Like I said before it is too easy to blame it on T20/Schedule but in reality it is down to the players.
how india goes on Test in the next 5 year will prove or disprove the T20 theory.
Kohli new team have all played IPl since the beginning and all the players coming through the set-up would have started playing domestic cricket with the IPL included in it.
Anyway T20 cricket hasn't affected domestic cricket, has anyone First class career suffered because of T20.
Surely if it affects Test cricket it should affect First class cricket.
Making_Splinters wrote: How is that in the interest of domestic teams though? Domestic squads need to be made of players who can play all three formats.
sussexpob wrote:Making_Splinters wrote: How is that in the interest of domestic teams though? Domestic squads need to be made of players who can play all three formats.
Its hardly like the ECB give a toss about the counties, after all, its their money that keeps most from going bankrupt. Produce test players, get dosh.... dont produce them, dont get money.
Making_Splinters wrote:Well given how England have been struggling to find a decent gloveman for nearly 10 years, we've not seen any keepers who aren't selected for county sides based primarily on their batting.
I'd love to be in the fantasy world of yours where the ECB mandates counties to produce a certain type of player and they magically appear.
sussexpob wrote:Making_Splinters wrote:Well given how England have been struggling to find a decent gloveman for nearly 10 years, we've not seen any keepers who aren't selected for county sides based primarily on their batting.

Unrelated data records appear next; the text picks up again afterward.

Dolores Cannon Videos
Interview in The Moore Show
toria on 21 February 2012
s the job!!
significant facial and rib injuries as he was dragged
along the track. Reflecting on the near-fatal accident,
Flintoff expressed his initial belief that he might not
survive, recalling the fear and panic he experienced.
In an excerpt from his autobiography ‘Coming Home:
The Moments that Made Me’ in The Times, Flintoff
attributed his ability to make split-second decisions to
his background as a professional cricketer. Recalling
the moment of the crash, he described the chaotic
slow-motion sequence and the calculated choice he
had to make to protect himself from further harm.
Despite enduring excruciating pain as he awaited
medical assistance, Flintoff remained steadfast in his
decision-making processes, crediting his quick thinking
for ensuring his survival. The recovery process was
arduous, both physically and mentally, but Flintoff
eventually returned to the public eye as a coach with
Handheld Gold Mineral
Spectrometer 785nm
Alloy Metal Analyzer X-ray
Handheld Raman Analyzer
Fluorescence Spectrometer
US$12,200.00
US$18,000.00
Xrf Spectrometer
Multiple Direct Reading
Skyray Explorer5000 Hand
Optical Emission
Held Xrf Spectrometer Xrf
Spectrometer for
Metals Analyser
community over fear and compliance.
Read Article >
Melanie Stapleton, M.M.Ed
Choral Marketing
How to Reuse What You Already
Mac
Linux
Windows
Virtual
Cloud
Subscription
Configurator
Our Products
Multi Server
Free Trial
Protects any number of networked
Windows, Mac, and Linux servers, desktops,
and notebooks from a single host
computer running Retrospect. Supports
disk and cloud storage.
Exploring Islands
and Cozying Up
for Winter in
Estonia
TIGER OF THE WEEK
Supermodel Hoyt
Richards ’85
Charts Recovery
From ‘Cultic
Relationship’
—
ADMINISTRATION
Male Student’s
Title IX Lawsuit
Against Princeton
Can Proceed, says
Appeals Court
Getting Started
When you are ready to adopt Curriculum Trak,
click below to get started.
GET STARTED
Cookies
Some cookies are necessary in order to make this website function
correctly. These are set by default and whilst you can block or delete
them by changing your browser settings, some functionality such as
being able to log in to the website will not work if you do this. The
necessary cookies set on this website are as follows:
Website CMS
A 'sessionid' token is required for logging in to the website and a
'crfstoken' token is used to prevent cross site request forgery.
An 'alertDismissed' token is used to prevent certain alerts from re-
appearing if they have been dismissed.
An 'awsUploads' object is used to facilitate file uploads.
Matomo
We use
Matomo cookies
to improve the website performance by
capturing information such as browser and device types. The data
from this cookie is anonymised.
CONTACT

Completely different, that is the culture of the era that has decided that batting takes precedent over keeping, and to be fair the fact Buttler and Prior are picked for the national team is further rubberstamping of that policy. Fielding in general nowadays in the outfield is far better than any previous era, and I doubt many slippers in era's gone by would have took a few of those slip catches we seen at Trent Bridge. If keeper over keeper-batters were considered an overall positive, there would be more of them. The truth is, I very much doubt a keeper averaging 20 with the bat but magical glovework would pay the debt for that skill over someone like Prior or Gilchrist.... he would have to regularly save 40 runs with fielding every game to make that a pay off, which I doubt happens with any fairly competent keeper.I'd love to be in the fantasy world of yours where the ECB mandates counties to produce a certain type of player and they magically appear.

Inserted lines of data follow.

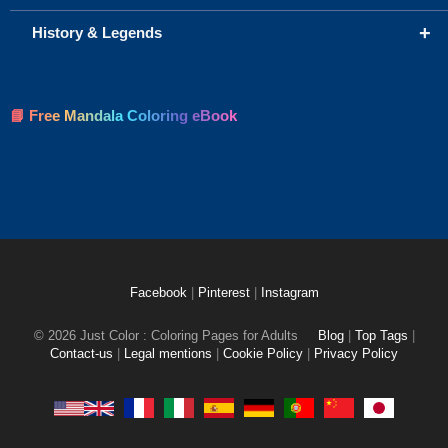
+
History & Legends
📘 Free Mandala Coloring eBook
Facebook
|
Pinterest
|
Instagram
© 2026 Just Color : Coloring Pages for Adults
Blog
|
Top Tags
|
Contact-us
|
Legal mentions
|
Cookie Policy
|
Privacy Policy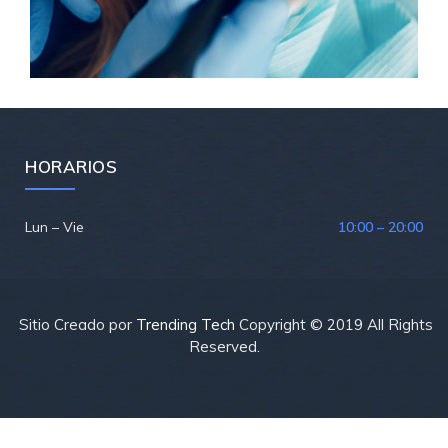
HORARIOS
Lun – Vie
10:00 – 20:00
Sitio Creado por
Trending Tech
Copyright © 2019 All Rights
Reserved.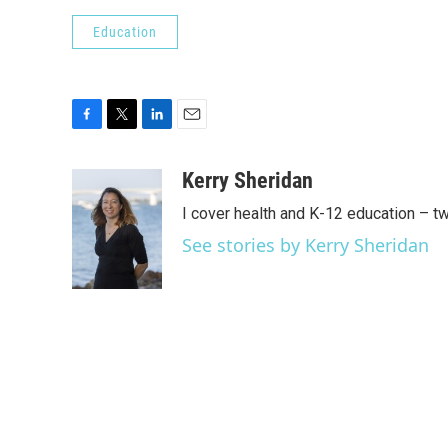
Education
F
T
L
E
a
w
i
m
c
i
n
a
Kerry Sheridan
e
t
k
i
I cover health and K-12 education – t
b
t
e
l
o
e
d
See stories by Kerry Sheridan
o
r
I
k
n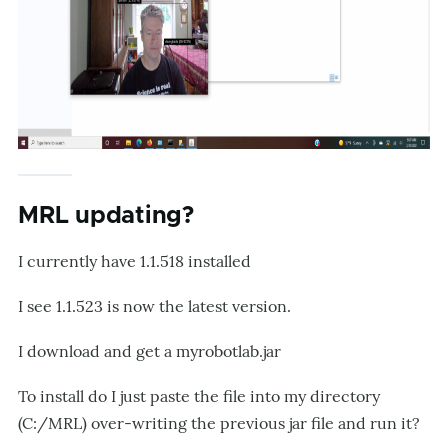
MRL updating?
I currently have 1.1.518 installed
I see 1.1.523 is now the latest version.
I download and get a myrobotlab.jar
To install do I just paste the file into my directory
(C:/MRL) over-writing the previous jar file and run it?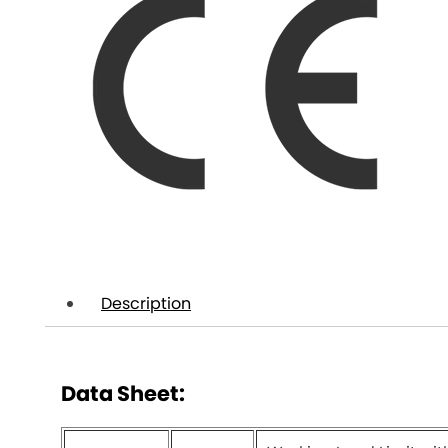
Description
Data Sheet: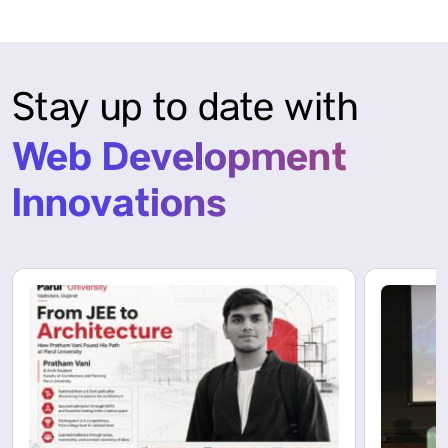
Stay up to date with
Web Development
Innovations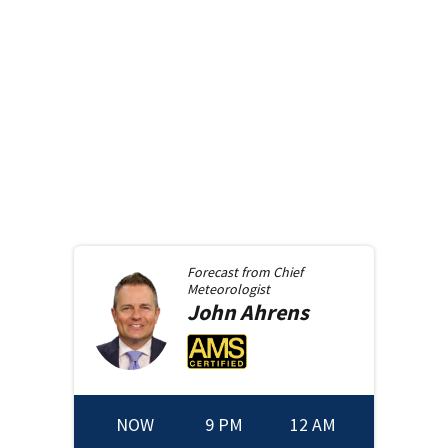
Forecast from
Chief
Meteorologist
John
Ahrens
NOW
9 PM
12 AM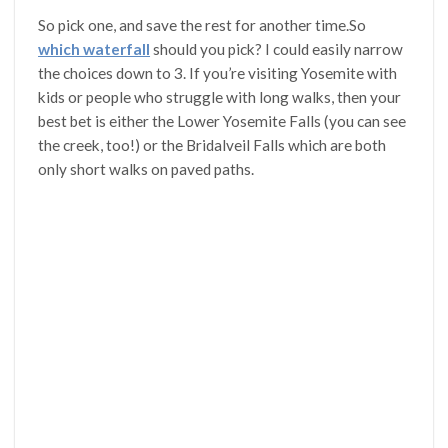
So pick one, and save the rest for another time.So
which waterfall
should you pick? I could easily narrow
the choices down to 3. If you’re visiting Yosemite with
kids or people who struggle with long walks, then your
best bet is either the Lower Yosemite Falls (you can see
the creek, too!) or the Bridalveil Falls which are both
only short walks on paved paths.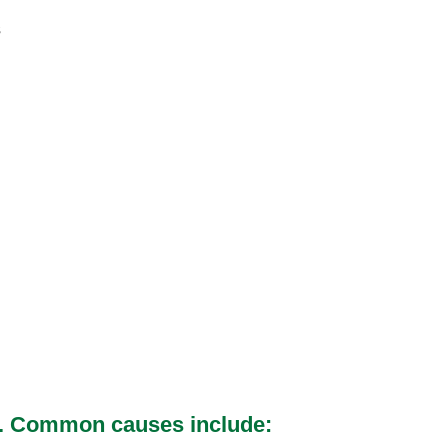
s
red. Common causes include: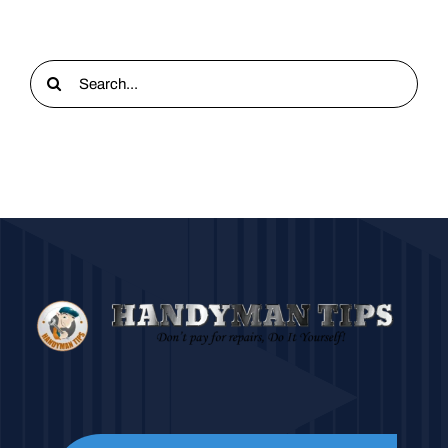
Search
for: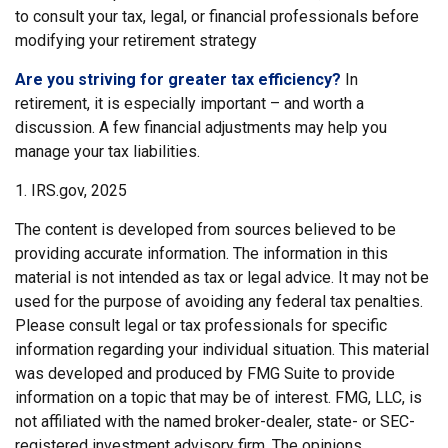
to consult your tax, legal, or financial professionals before
modifying your retirement strategy
Are you striving for greater tax efficiency?
In
retirement, it is especially important – and worth a
discussion. A few financial adjustments may help you
manage your tax liabilities.
1. IRS.gov, 2025
The content is developed from sources believed to be
providing accurate information. The information in this
material is not intended as tax or legal advice. It may not be
used for the purpose of avoiding any federal tax penalties.
Please consult legal or tax professionals for specific
information regarding your individual situation. This material
was developed and produced by FMG Suite to provide
information on a topic that may be of interest. FMG, LLC, is
not affiliated with the named broker-dealer, state- or SEC-
registered investment advisory firm. The opinions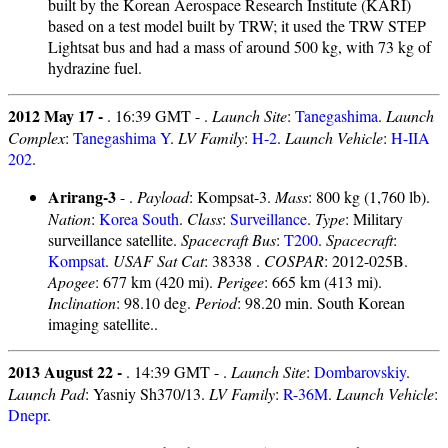
built by the Korean Aerospace Research Institute (KARI)
based on a test model built by TRW; it used the TRW STEP
Lightsat bus and had a mass of around 500 kg, with 73 kg of
hydrazine fuel.
2012 May 17 -
. 16:39 GMT - .
Launch Site
:
Tanegashima
.
Launch
Complex
:
Tanegashima Y
.
LV Family
:
H-2
.
Launch Vehicle
:
H-IIA
202
.
Arirang-3
- .
Payload
: Kompsat-3.
Mass
: 800 kg (1,760 lb).
Nation
:
Korea South
.
Class
:
Surveillance
.
Type
: Military
surveillance satellite.
Spacecraft Bus
:
T200
.
Spacecraft
:
Kompsat
.
USAF Sat Cat
: 38338 .
COSPAR
: 2012-025B.
Apogee
: 677 km (420 mi).
Perigee
: 665 km (413 mi).
Inclination
: 98.10 deg.
Period
: 98.20 min. South Korean
imaging satellite..
2013 August 22 -
. 14:39 GMT - .
Launch Site
:
Dombarovskiy
.
Launch Pad
: Yasniy Sh370/13.
LV Family
:
R-36M
.
Launch Vehicle
:
Dnepr
.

Its in the interests of the game to produce the best player for any given situation, and in multi day cricket, that is the person who bats the most runs. Playing very aggressive cricket has lead to lower scores this series, its higher risk. If that aggressive filters downwards to First Class cricket then unless players are SR80 and averaging 45, you will find the more patient and adaptable players will rise to the top naturally.

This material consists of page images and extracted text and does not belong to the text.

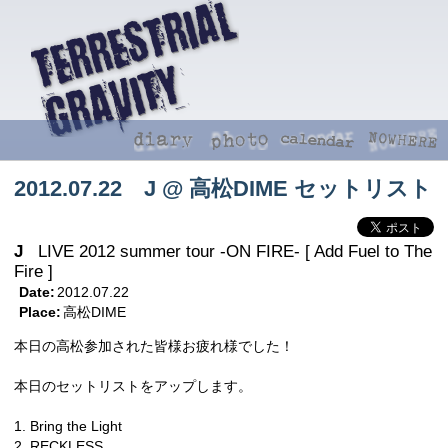
2012.07.22 J @ 高松DIME セットリスト
J
LIVE 2012 summer tour -ON FIRE- [ Add Fuel to The
Fire ]
Date:
2012.07.22
Place:
高松DIME
本日の高松参加された皆様お疲れ様でした！
本日のセットリストをアップします。
1. Bring the Light
2. RECKLESS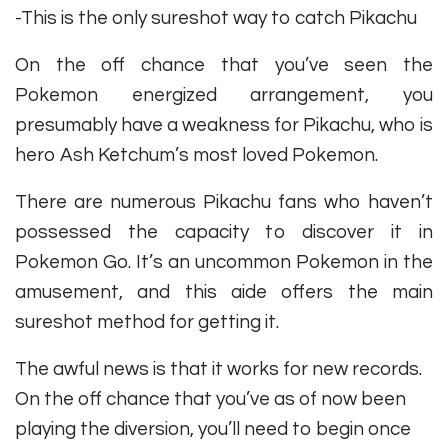
-This is the only sureshot way to catch Pikachu
On the off chance that you’ve seen the
Pokemon energized arrangement, you
presumably have a weakness for Pikachu, who is
hero Ash Ketchum’s most loved Pokemon.
There are numerous Pikachu fans who haven’t
possessed the capacity to discover it in
Pokemon Go. It’s an uncommon Pokemon in the
amusement, and this aide offers the main
sureshot method for getting it.
The awful news is that it works for new records.
On the off chance that you’ve as of now been
playing the diversion, you’ll need to begin once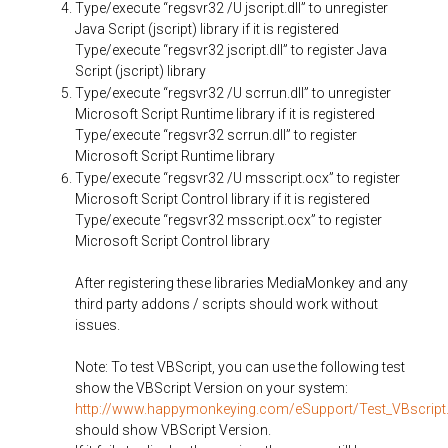
Type/execute “regsvr32 /U jscript.dll” to unregister
Java Script (jscript) library if it is registered
Type/execute “regsvr32 jscript.dll” to register Java
Script (jscript) library
Type/execute “regsvr32 /U scrrun.dll” to unregister
Microsoft Script Runtime library if it is registered
Type/execute “regsvr32 scrrun.dll” to register
Microsoft Script Runtime library
Type/execute “regsvr32 /U msscript.ocx” to register
Microsoft Script Control library if it is registered
Type/execute “regsvr32 msscript.ocx” to register
Microsoft Script Control library
After registering these libraries MediaMonkey and any
third party addons / scripts should work without
issues.
Note: To test VBScript, you can use the following test
show the VBScript Version on your system:
http://www.happymonkeying.com/eSupport/Test_VBscript
should show VBScript Version.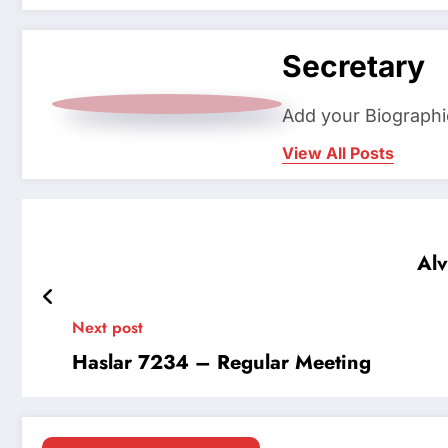
Secretary
Add your Biographi
View All Posts
Alv
Next post
Haslar 7234 – Regular Meeting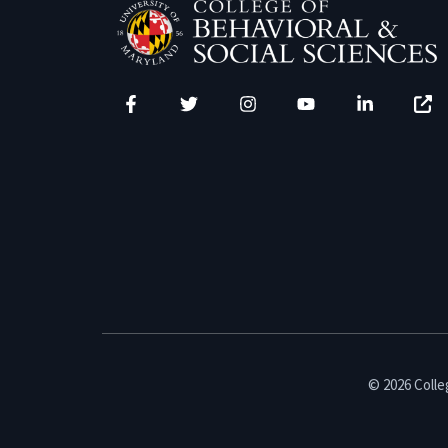
Facebook
Twitter
Instagram
YouTube
LinkedIn
Zenfo
© 2026 Colleg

If Alistair Cook was batting at Essex at 19 the way he is now, with bowlers less inclined to plug away patiently, he might bat all day. A drop in quality from T20 style innings naturally makes for a proper test capacity batsman to do well..... I am not saying the ECB will create it, its simply natural
In the same way you argue they have to be an all format batsman, well FC cricket is a format, so are mindless sloggers all format batsman?
bhaveshgor wrote:Funny thing is most player in the Test team don't even play much T20 or didn't even play much IPL.
Clarke, Rogers, Voges, Nevill.
Warner a tough one since he does score runs but doesn't really bat long and gives his wicket away too easily when set scoring 30-40 run a ball isn't that great in test matches compared to scoring 30-40 off 120 balls.
Could blame that on T20 or on Australian mindset.
Like I said before it is too easy to blame it on T20/Schedule but in reality it is down to the players.
how india goes on Test in the next 5 year will prove or disprove the T20 theory.
Kohli new team have all played IPl since the beginning and all the players coming through the set-up would have started playing domestic cricket with the IPL included in it.
Anyway T20 cricket hasn't affected domestic cricket, has anyone First class career suffered because of T20.
Surely if it affects Test cricket it should affect First class cricket.